**Stated problem:** Repeat the rows word for word, starting at the very first line and stopping after the line that contains "colorize: hue 41.44°, saturation".

BEGIN Data in this exercise

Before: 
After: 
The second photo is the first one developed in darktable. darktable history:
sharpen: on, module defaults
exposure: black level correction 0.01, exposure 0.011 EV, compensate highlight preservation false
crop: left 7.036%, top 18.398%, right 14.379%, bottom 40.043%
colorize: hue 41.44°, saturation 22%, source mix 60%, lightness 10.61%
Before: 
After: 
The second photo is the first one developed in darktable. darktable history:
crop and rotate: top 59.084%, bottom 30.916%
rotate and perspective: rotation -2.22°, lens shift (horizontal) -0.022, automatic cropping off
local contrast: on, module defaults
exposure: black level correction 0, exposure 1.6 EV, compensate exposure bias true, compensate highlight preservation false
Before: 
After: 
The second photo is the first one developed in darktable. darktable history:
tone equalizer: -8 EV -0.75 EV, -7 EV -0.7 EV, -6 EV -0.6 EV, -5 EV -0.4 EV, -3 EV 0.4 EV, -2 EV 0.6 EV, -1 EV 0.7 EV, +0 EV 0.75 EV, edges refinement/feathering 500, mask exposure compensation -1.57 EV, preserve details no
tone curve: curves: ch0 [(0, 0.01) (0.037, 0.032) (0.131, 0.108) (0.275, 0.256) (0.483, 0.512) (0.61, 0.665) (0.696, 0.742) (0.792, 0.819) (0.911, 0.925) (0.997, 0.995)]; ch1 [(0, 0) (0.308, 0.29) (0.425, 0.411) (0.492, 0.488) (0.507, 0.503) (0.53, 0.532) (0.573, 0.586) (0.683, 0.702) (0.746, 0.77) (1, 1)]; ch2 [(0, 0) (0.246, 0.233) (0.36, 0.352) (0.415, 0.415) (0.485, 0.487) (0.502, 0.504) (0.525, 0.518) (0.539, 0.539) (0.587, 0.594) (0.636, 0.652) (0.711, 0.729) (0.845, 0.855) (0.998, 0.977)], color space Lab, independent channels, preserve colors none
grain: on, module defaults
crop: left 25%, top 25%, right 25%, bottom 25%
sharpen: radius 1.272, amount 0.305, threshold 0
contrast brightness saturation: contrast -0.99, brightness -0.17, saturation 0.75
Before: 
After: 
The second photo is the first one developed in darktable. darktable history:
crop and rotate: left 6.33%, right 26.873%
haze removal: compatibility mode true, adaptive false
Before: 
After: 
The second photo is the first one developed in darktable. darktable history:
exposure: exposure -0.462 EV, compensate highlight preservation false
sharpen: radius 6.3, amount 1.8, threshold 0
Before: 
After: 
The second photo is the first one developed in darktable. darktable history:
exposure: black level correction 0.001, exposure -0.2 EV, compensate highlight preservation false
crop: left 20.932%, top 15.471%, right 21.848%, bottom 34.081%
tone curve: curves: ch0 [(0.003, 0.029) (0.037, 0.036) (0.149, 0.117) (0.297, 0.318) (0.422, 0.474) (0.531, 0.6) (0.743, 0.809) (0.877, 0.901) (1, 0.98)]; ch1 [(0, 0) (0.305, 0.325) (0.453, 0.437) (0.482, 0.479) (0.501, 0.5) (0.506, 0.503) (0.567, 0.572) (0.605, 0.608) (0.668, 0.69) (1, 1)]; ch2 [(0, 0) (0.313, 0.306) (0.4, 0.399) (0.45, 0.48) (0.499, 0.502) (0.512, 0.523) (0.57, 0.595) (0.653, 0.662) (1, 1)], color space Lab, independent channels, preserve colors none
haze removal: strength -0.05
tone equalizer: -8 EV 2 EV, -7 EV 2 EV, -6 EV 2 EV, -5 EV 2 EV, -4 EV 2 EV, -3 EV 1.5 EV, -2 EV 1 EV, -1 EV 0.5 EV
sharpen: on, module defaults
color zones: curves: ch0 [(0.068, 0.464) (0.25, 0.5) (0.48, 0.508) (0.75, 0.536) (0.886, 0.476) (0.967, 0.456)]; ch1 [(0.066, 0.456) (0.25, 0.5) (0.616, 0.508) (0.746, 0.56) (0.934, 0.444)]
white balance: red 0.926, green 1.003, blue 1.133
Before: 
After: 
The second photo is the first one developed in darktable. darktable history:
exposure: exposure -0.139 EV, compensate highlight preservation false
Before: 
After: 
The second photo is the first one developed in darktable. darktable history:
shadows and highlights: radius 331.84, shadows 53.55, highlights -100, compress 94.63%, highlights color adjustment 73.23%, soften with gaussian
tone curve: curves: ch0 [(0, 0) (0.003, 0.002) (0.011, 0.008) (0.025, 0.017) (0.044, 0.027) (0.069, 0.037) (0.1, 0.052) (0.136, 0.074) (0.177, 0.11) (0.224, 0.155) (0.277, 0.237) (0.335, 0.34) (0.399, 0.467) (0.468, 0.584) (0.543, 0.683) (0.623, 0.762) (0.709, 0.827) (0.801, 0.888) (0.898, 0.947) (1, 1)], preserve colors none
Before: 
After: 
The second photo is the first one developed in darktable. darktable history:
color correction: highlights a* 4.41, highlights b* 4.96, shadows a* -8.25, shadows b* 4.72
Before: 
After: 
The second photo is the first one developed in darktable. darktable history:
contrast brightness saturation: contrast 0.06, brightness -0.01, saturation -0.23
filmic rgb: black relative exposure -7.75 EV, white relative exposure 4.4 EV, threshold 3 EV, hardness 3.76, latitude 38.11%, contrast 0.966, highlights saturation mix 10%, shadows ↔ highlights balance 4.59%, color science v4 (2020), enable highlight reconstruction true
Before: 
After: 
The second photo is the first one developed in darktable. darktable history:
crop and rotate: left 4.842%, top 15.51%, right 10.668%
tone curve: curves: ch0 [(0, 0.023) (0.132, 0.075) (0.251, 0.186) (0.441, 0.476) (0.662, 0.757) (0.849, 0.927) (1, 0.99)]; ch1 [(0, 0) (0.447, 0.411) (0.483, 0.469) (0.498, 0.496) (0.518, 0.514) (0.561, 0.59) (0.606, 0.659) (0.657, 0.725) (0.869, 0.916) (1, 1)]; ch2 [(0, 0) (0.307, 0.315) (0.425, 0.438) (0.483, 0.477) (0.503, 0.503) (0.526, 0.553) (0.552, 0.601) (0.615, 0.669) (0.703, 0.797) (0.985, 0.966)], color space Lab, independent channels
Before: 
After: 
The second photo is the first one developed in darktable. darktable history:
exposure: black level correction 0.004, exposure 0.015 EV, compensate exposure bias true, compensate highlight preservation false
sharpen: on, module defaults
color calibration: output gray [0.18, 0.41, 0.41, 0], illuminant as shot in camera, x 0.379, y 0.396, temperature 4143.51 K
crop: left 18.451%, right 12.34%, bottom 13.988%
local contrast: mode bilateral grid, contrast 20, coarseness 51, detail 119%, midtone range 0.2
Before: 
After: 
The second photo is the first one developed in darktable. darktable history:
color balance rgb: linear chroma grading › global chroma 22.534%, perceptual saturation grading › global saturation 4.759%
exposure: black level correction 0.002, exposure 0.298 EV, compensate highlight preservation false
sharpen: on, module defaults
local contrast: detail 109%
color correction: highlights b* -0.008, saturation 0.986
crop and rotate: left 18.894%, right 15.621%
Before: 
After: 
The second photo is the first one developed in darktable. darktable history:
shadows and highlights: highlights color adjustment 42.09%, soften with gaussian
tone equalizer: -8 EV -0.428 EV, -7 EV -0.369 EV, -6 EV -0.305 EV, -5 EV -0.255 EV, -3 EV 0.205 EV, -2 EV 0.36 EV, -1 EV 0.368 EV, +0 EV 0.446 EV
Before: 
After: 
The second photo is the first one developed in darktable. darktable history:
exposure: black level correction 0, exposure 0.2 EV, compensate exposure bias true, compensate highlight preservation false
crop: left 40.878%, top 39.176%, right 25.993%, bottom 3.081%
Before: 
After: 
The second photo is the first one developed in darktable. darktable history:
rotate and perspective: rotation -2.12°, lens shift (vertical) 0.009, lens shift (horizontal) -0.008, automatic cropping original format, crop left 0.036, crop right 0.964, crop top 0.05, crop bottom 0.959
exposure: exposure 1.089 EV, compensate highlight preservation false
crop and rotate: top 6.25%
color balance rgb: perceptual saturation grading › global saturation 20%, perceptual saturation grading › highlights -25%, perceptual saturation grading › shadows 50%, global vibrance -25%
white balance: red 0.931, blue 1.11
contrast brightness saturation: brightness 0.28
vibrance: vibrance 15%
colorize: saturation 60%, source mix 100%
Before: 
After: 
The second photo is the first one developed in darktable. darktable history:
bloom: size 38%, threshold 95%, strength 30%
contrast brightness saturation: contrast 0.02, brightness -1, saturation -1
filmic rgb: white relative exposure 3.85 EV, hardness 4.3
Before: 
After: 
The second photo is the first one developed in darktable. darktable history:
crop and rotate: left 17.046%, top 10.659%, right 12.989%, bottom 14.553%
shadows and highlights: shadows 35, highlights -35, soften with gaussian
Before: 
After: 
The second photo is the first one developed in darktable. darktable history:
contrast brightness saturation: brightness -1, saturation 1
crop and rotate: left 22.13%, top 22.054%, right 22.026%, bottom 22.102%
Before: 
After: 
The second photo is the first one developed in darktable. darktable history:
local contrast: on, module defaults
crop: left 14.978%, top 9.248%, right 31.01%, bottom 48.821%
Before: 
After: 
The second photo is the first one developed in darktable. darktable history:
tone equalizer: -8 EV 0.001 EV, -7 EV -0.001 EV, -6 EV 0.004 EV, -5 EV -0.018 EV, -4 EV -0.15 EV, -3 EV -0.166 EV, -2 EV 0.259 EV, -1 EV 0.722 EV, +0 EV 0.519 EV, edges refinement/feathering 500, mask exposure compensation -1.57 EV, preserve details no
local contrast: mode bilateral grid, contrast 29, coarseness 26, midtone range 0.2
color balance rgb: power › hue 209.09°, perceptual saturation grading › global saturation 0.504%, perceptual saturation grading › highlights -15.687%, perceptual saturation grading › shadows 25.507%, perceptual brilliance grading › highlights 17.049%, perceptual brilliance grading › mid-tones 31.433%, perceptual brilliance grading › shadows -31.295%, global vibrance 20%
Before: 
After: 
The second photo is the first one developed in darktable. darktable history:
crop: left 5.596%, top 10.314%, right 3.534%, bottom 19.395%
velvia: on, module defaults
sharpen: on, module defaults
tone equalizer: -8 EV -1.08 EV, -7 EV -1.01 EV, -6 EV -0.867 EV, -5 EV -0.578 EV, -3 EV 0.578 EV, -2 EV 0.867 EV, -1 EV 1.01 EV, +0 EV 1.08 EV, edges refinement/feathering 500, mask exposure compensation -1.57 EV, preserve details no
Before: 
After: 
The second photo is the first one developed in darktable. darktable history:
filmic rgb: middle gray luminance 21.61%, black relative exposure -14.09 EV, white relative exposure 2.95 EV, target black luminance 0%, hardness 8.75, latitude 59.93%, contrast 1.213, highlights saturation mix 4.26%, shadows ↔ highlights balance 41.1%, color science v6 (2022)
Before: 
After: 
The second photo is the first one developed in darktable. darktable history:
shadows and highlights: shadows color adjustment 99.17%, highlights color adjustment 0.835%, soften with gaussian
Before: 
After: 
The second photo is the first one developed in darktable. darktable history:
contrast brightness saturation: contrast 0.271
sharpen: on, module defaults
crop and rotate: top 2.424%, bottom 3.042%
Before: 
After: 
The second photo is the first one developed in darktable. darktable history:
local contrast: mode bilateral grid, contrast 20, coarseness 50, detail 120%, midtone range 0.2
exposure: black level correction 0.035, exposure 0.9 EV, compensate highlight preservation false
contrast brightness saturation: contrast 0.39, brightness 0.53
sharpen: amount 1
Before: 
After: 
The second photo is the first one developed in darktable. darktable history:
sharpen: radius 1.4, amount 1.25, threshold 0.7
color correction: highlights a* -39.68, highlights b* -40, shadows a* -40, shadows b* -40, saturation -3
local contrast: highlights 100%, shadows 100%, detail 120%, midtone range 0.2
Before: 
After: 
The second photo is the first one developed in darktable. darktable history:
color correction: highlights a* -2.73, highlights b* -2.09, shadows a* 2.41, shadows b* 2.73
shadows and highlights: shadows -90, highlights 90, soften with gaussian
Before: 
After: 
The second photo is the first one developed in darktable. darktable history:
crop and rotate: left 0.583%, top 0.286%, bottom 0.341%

END Data in this exercise

**Final result:**
Before: 
After: 
The second photo is the first one developed in darktable. darktable history:
sharpen: on, module defaults
exposure: black level correction 0.01, exposure 0.011 EV, compensate highlight preservation false
crop: left 7.036%, top 18.398%, right 14.379%, bottom 40.043%
colorize: hue 41.44°, saturation 22%, source mix 60%, lightness 10.61%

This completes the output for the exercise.